The president's budget does propose reforms to the repayment plan, including limiting the participation of graduate students and removing the cap as people earn more, that is project to save $14 billion over 10 years.
Still, the increased cost of the repayment plans raises questions about where government subsidies for higher education should be applied.
For years, federal policy largely focused on helping needy students through Pell Grants and education tax credits on the front end.

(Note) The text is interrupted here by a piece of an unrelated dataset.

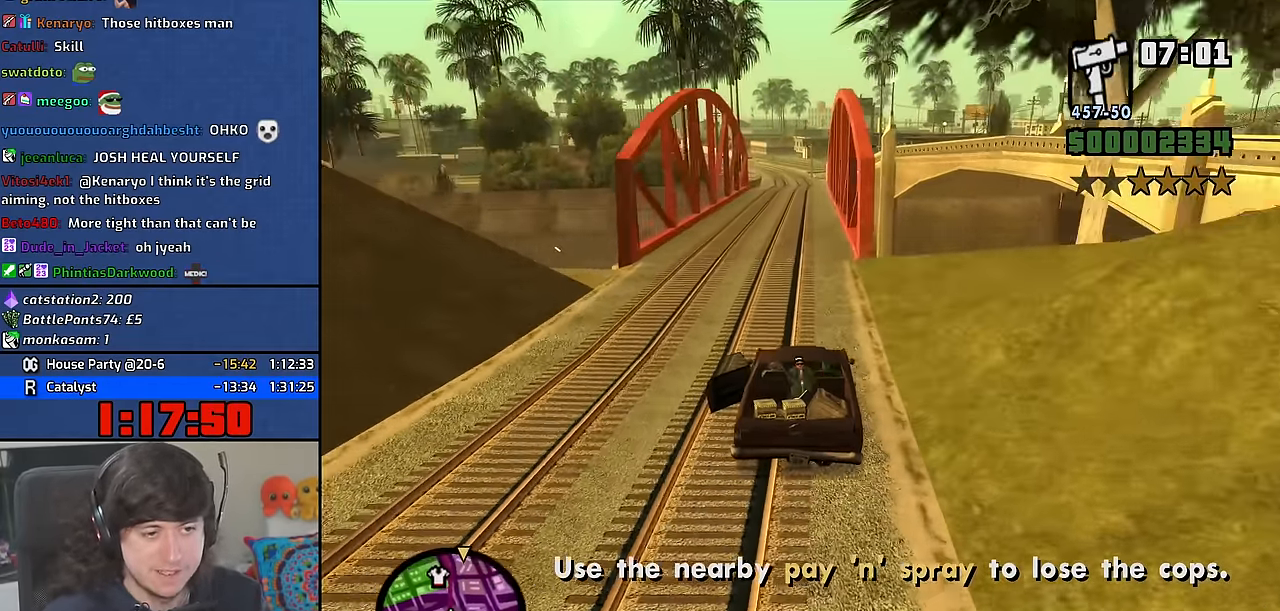
{"keys": ["6", "w"], "mouse": [], "events": [[216, "6", "down"], [333, "6", "up"], [383, "6", "down"]]}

But as more student began leaving college with crushing amounts of debt, the government started to look at initiatives to help people on the back end through income-driven plans.
It's hard to argue against the need for Pell or income-driven plans in face of sky-high tuition and stagnant wages, but a growing number of policy wonks are questioning whether tax credits and deductions are the best use of scarce resources, said Terry Hartle, senior vice president at the American Council on Education, which represents colleges and universities.
"Trading tax breaks for increased Pell or better loan repayment options is intellectually appealing, but it is politically and practically impossible to pull off," he said.
Under federal budget rules you can't take money from tax code savings and put it in an entitlement or discretionary program. And then there is the practical problem. People like, and have come to rely on, their tax breaks—as we saw with the push back against the president's proposal to end a tax benefit of 529 plans.